There are some ways to create this kind of structure. You can make a recursive defaultdict (but some find the defaultdict output annoying). Or you could create a class that defines __missing__ and returns a new dict.
One problem is that it’s hard to distinguish between assigning to a position and just checking for existence. So just checking a value can bring a tree into existence (which often isn’t desired). You lose the protections you would otherwise have to warn when accessing unknown keys.
I’m against this. It would make typos in dictionary keys silently give wrong answers, rather than failing immediately like they currently do.
It’s possible to do this currently with a defaultdict(dict)[1], which explicitly signals that you want this behaviour. Making that behaviour part of the standard dictionary would mean that we’d need to add a new dictionary type that acted like dictionaries currently do - because there are definitely people who rely on the current behaviour. So all you’d be doing in practice is swapping which of dict and defaultdict(dict) is builtin, and which is a stdlib type. That’s effectively no benefit, for a huge backward compatibility cost.

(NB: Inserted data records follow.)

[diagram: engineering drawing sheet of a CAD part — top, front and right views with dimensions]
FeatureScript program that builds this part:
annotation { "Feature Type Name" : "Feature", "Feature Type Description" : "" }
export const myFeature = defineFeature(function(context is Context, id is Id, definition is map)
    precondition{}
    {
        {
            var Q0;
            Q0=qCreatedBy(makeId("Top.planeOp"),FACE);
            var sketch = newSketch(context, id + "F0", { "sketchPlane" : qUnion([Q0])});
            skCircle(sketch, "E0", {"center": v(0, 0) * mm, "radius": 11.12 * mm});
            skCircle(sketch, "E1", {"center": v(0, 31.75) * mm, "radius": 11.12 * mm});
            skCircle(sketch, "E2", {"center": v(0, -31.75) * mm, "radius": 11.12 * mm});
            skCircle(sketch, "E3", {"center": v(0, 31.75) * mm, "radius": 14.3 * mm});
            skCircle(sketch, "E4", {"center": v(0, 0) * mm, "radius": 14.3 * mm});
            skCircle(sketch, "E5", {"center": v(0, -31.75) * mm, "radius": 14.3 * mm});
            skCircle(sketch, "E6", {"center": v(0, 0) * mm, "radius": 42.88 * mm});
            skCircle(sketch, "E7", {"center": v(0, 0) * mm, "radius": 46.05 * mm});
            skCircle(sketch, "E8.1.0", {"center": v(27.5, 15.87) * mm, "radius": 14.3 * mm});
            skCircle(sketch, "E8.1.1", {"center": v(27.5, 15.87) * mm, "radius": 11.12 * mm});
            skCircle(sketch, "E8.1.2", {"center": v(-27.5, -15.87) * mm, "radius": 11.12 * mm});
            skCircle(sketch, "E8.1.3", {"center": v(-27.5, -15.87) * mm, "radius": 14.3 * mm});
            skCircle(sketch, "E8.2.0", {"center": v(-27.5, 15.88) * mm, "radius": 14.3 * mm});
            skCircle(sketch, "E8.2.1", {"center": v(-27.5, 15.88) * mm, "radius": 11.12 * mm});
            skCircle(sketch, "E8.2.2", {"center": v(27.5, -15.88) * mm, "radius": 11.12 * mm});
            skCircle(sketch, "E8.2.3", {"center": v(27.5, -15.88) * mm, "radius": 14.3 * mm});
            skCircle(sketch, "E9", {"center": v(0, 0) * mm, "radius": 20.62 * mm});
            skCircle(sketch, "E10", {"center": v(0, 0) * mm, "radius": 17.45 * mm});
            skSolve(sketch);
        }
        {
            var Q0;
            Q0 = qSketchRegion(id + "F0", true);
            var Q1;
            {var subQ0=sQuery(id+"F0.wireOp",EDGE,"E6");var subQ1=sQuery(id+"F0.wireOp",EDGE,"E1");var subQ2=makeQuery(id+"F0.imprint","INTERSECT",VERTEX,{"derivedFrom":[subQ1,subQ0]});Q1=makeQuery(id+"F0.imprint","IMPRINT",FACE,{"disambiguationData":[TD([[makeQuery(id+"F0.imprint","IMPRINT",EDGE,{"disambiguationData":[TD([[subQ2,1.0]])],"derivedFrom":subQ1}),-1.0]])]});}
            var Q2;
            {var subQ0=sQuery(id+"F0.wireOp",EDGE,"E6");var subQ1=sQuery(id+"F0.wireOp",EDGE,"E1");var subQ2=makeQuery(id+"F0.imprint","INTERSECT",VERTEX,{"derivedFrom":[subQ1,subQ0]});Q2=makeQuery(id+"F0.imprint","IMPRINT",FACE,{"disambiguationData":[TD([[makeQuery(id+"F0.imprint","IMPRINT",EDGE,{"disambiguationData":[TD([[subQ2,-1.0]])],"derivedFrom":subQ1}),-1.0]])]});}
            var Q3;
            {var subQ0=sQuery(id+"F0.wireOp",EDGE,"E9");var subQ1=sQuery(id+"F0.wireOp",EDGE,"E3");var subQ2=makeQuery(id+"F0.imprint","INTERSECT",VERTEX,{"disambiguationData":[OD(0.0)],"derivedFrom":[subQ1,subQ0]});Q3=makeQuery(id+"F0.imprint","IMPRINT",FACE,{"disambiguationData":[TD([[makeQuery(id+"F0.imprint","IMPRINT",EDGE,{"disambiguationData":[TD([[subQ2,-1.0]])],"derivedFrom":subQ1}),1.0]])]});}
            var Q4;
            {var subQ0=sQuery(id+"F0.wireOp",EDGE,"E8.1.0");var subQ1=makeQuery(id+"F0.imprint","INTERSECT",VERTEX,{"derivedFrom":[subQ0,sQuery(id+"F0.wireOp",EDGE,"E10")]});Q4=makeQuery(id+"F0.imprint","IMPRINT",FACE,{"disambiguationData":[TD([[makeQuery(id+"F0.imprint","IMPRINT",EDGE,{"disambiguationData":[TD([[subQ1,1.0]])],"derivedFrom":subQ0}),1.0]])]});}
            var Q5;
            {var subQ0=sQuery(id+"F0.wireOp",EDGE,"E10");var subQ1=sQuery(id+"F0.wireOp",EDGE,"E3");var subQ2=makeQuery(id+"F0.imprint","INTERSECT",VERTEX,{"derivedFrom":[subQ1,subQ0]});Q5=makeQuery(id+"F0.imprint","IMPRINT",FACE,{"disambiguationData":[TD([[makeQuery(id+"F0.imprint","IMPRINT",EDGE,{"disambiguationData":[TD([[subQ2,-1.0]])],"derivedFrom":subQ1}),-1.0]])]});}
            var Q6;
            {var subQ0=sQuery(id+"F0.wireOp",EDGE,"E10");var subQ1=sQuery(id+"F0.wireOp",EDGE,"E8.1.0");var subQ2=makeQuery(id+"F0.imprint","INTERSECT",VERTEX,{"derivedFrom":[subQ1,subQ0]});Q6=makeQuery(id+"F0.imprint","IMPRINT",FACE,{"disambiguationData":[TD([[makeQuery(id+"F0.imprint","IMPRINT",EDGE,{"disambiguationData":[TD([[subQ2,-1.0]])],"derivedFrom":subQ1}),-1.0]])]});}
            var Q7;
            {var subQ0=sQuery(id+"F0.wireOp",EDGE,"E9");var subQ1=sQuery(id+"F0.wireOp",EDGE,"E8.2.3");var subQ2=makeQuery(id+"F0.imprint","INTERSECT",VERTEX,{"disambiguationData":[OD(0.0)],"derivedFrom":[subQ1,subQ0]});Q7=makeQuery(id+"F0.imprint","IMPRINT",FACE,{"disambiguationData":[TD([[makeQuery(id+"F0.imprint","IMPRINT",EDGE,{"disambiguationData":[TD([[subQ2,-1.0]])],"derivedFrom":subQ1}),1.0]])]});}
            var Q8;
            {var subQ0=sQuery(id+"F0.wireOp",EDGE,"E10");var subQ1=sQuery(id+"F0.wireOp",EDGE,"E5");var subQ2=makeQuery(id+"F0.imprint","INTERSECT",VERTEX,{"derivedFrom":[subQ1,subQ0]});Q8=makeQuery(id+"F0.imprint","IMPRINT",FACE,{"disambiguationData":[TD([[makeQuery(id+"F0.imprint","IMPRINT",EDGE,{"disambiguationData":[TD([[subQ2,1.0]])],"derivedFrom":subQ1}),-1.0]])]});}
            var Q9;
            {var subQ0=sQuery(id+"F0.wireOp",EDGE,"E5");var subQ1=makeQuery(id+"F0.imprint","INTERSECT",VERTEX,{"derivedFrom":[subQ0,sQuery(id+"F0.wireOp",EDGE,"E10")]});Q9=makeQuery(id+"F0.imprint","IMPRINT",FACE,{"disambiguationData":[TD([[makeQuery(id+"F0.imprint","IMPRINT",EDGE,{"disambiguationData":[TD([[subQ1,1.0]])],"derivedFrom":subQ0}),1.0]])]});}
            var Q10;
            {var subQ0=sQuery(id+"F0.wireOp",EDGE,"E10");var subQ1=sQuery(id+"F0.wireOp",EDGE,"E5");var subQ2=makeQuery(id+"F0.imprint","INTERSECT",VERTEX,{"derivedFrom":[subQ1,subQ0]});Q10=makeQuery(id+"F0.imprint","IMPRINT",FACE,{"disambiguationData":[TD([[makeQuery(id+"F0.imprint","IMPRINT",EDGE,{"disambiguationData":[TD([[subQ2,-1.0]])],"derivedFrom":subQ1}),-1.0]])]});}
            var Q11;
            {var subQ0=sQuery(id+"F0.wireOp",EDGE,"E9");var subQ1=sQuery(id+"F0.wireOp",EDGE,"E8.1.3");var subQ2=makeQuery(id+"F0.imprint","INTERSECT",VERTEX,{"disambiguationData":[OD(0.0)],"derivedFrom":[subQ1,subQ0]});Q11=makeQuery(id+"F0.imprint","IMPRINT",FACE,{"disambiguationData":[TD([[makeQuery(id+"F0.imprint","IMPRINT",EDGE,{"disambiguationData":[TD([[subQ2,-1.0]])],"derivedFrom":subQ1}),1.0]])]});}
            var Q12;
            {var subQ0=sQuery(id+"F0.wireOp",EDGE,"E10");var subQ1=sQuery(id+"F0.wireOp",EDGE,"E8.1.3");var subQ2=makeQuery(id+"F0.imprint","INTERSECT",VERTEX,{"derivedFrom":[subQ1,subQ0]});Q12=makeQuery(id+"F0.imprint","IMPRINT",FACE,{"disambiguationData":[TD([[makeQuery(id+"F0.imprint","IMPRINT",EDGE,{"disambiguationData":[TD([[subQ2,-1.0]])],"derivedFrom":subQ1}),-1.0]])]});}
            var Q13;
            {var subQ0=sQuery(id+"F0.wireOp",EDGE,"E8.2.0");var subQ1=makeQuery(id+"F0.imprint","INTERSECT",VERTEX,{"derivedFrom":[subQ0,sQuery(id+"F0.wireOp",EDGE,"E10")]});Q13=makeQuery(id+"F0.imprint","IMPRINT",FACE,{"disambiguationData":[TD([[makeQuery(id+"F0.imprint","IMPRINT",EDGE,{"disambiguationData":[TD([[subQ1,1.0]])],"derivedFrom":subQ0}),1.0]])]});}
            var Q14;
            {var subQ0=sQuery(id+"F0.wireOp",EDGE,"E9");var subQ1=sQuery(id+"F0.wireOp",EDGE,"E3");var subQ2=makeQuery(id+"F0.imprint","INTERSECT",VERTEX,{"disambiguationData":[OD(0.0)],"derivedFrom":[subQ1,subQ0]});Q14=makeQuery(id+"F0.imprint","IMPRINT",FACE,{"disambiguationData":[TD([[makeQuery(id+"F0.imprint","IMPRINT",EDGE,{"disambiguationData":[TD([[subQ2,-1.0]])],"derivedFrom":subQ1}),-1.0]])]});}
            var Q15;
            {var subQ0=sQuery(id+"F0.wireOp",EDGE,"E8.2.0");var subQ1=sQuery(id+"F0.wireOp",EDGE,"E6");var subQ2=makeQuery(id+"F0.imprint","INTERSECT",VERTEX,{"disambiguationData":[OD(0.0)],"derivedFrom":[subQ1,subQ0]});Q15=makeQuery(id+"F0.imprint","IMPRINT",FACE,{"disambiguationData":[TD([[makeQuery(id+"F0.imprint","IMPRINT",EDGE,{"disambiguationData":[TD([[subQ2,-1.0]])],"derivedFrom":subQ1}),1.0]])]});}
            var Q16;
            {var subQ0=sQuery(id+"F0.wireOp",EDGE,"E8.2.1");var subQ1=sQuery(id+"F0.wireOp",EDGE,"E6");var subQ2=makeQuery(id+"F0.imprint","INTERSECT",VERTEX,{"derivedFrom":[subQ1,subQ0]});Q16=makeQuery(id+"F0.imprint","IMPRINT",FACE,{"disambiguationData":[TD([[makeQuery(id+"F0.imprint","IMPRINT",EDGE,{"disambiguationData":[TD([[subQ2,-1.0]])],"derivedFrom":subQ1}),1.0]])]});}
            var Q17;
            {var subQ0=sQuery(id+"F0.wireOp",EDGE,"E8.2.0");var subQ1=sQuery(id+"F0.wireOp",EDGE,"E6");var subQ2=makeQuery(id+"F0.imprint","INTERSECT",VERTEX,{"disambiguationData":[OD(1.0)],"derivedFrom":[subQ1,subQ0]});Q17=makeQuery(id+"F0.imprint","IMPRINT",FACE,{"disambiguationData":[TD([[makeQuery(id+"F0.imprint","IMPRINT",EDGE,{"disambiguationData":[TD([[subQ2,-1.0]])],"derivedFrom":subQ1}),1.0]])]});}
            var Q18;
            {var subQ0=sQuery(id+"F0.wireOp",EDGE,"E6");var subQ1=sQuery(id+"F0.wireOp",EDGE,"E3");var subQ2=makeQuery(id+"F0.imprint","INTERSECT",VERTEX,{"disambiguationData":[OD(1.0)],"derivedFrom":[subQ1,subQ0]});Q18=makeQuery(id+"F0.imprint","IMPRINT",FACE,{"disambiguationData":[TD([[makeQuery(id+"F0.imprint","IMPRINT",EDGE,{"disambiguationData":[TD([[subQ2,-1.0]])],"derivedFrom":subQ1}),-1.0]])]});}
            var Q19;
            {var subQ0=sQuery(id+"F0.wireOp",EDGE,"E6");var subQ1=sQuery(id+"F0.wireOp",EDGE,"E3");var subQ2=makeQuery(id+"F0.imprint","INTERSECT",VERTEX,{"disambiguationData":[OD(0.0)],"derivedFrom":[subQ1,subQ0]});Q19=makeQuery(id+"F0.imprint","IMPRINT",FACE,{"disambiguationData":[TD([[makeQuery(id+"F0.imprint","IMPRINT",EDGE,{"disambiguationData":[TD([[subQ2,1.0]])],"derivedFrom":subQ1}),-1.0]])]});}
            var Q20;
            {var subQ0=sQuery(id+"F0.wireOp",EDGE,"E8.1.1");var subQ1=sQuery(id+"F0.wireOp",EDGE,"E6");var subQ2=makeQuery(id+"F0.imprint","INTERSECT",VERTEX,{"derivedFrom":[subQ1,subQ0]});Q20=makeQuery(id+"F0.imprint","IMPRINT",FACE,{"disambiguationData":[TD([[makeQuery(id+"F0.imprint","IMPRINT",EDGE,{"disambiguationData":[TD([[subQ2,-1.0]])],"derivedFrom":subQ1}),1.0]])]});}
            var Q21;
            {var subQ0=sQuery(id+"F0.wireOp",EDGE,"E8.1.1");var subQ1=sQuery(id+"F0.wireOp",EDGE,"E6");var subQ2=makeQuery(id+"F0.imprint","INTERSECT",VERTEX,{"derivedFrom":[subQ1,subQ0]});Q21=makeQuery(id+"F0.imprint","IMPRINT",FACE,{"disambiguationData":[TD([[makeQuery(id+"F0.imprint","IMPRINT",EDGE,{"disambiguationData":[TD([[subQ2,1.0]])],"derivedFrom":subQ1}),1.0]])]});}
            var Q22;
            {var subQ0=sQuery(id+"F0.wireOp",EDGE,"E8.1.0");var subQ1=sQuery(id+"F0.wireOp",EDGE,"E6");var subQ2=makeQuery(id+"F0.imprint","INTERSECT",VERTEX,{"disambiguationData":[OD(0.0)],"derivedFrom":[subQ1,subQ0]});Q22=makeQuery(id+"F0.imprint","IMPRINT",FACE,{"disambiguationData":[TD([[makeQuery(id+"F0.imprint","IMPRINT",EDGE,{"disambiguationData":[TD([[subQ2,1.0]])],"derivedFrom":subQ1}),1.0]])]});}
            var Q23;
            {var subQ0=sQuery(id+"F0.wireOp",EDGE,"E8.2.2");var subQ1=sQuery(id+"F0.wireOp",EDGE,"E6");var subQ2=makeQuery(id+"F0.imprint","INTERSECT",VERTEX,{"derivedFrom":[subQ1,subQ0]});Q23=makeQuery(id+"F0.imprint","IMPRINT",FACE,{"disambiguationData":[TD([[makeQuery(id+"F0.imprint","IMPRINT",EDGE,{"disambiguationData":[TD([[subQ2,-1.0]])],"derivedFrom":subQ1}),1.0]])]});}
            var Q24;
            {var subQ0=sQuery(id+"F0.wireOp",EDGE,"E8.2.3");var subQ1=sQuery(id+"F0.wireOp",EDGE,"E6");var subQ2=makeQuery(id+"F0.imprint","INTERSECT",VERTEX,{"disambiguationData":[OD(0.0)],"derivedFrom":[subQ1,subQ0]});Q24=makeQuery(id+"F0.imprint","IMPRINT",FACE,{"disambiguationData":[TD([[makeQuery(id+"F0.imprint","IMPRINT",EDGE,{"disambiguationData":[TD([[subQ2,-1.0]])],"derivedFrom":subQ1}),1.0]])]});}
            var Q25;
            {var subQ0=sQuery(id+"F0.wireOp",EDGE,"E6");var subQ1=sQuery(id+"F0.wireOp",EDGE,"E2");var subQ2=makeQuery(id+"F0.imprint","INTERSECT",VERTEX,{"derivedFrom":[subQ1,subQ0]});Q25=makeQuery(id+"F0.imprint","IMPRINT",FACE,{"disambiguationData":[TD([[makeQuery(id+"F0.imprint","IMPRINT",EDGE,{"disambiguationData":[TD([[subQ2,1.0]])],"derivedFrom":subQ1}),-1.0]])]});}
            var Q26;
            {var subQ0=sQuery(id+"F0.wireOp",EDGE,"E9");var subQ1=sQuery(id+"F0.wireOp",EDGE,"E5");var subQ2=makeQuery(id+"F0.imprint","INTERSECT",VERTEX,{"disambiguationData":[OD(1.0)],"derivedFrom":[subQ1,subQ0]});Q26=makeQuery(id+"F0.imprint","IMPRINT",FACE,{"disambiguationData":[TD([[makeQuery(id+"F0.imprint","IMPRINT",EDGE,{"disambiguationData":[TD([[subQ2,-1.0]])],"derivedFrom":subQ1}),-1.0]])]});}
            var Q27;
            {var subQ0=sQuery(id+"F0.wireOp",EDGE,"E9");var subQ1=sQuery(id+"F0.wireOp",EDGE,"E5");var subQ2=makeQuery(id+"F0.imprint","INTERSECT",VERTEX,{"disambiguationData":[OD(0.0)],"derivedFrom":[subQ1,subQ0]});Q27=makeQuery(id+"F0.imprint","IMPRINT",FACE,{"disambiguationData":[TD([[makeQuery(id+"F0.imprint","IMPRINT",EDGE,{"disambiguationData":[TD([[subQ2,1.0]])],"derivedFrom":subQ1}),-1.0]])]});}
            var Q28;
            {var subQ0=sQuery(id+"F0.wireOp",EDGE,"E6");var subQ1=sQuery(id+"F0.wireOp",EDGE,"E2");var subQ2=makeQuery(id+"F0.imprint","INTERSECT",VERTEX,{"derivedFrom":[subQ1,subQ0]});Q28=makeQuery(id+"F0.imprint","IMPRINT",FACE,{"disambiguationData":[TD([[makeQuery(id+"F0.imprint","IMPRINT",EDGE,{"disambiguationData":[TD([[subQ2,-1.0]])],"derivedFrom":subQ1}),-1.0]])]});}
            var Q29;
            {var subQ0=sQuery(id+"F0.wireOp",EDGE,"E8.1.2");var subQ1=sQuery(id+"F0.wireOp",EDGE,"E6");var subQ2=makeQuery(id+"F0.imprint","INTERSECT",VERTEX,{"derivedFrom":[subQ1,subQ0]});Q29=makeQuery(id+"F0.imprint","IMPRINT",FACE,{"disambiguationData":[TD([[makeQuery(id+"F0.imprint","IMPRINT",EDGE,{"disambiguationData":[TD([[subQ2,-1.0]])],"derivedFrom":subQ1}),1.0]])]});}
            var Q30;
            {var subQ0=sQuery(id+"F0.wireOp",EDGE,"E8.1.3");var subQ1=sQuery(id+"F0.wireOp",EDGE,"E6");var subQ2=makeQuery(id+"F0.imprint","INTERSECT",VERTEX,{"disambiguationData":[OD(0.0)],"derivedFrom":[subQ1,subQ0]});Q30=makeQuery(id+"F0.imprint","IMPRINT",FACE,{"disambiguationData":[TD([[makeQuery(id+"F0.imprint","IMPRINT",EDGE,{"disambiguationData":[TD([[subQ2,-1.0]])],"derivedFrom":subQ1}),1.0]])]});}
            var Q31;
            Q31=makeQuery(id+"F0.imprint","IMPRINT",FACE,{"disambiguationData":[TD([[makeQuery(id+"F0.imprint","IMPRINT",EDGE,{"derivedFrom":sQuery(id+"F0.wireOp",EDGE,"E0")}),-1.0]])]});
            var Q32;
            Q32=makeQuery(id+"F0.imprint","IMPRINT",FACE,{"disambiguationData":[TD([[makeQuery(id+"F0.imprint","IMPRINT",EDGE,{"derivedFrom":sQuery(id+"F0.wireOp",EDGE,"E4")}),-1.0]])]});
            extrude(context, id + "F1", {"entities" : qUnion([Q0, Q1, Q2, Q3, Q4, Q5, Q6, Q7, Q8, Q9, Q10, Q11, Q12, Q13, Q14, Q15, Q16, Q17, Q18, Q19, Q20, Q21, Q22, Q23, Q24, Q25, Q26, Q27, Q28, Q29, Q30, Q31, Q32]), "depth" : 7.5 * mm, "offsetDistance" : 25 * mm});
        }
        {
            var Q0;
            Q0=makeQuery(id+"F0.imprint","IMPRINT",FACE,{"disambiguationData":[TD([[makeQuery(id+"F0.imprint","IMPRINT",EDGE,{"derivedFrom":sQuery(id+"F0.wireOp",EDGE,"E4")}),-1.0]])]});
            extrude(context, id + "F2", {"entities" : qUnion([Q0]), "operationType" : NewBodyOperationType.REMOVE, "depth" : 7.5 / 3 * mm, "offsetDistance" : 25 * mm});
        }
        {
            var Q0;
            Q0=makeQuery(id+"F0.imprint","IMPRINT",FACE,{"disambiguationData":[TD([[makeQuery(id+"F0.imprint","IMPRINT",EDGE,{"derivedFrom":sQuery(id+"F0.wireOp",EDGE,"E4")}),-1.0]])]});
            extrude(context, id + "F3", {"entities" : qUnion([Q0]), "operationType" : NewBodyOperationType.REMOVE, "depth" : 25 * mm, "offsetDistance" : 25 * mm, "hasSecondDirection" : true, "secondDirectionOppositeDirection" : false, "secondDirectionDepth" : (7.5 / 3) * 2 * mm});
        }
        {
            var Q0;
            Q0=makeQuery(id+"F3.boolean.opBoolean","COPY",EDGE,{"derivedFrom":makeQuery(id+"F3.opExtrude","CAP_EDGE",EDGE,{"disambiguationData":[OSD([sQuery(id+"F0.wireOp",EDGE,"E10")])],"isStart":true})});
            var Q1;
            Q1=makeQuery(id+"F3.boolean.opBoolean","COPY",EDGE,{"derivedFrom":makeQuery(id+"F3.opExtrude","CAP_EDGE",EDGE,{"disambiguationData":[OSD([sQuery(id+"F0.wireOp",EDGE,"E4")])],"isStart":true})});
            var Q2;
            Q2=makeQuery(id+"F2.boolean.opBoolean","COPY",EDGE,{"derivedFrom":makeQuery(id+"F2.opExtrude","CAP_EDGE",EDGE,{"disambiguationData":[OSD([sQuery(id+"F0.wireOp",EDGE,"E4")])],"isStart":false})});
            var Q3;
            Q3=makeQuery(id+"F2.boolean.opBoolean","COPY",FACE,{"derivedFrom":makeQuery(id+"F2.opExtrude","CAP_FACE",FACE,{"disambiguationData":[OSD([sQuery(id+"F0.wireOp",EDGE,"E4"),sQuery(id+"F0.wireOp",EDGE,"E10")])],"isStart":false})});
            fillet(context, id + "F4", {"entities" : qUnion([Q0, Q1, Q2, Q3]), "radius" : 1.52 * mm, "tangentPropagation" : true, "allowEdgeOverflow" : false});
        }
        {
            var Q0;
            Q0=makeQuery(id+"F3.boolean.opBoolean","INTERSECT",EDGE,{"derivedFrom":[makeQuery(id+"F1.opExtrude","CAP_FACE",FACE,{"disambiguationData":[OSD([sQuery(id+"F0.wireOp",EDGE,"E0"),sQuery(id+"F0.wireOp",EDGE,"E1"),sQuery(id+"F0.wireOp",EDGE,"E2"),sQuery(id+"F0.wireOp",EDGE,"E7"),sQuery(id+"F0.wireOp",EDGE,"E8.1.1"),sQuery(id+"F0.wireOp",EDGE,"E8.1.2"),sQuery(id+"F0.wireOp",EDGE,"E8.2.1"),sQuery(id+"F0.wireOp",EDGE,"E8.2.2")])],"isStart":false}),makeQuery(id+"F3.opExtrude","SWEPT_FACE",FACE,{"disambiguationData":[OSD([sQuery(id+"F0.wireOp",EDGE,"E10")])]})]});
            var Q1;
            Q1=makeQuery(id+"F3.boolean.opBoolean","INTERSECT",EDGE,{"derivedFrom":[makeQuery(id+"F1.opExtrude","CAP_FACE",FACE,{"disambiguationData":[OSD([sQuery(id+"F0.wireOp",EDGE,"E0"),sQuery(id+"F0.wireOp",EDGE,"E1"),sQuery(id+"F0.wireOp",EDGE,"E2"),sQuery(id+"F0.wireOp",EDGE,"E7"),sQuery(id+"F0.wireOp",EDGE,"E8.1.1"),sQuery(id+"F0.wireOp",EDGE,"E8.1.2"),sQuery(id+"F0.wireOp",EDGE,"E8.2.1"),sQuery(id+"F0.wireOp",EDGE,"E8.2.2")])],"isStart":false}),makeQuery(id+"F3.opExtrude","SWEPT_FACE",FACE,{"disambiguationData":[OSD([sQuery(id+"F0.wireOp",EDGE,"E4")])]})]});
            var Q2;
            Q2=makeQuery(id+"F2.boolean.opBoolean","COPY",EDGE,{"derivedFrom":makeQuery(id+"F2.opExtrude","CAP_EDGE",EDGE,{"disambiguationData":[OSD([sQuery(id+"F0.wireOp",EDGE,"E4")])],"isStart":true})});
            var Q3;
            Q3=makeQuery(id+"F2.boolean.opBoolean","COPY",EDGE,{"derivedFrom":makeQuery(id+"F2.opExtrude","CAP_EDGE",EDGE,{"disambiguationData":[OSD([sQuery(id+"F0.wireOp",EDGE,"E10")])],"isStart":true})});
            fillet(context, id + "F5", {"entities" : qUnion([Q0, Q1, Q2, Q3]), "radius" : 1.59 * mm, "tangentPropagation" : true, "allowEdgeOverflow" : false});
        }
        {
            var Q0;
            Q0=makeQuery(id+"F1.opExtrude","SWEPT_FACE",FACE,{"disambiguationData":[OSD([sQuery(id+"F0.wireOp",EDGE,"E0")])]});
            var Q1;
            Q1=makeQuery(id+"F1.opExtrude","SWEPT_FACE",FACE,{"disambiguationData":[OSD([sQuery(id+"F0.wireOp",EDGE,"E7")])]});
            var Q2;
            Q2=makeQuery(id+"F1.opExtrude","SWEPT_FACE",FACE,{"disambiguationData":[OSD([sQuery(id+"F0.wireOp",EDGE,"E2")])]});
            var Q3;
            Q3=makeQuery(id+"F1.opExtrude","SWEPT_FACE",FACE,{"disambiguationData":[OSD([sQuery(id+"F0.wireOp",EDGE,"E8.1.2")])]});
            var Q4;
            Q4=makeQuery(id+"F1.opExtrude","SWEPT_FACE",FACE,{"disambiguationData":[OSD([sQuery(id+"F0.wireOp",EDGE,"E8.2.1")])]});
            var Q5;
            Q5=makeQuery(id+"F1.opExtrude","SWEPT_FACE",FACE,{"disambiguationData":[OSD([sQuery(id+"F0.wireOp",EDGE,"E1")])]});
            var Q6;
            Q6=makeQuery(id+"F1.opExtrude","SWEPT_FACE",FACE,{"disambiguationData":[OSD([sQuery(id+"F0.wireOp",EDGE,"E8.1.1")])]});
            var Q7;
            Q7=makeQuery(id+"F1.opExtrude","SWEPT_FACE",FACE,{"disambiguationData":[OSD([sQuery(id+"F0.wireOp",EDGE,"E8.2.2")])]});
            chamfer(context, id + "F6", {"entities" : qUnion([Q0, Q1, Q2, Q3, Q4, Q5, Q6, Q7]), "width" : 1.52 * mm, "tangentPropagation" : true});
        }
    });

Or, as @BowlOfRed notes, a recursive version if you want it to happen indefinitely deeply. ↩︎
if the key is not present and you attempt at accessing it, the default value would be {'def': 123}, otherwise you could give a value of your choice, like for the key 'ghi' the value is 10
Yes, but there is a slight difference. My main goal/request was not to set a custom dict as a default value; just an empty one. I believed this would bring out some easiness when working with complex structures. It doesn’t raise a key error, instead it adds an empty dict. There won’t be any need to check if parent key exists, or you won’t be asked for adding the parent key first.
So, there will not be any need for using setdefaults.
I have forgotten to make the default dict recursive in my last post’s example, sorry for that.
Btw, our tiny codes(the ones which include defaultdict) are just simple examples, they have some defects.
I have realized that it is a foolish idea with its current state since it literally blocks KeyError. But, adding a new default arg to __setitem__ can still be considered. (strict is the name, True is the default value).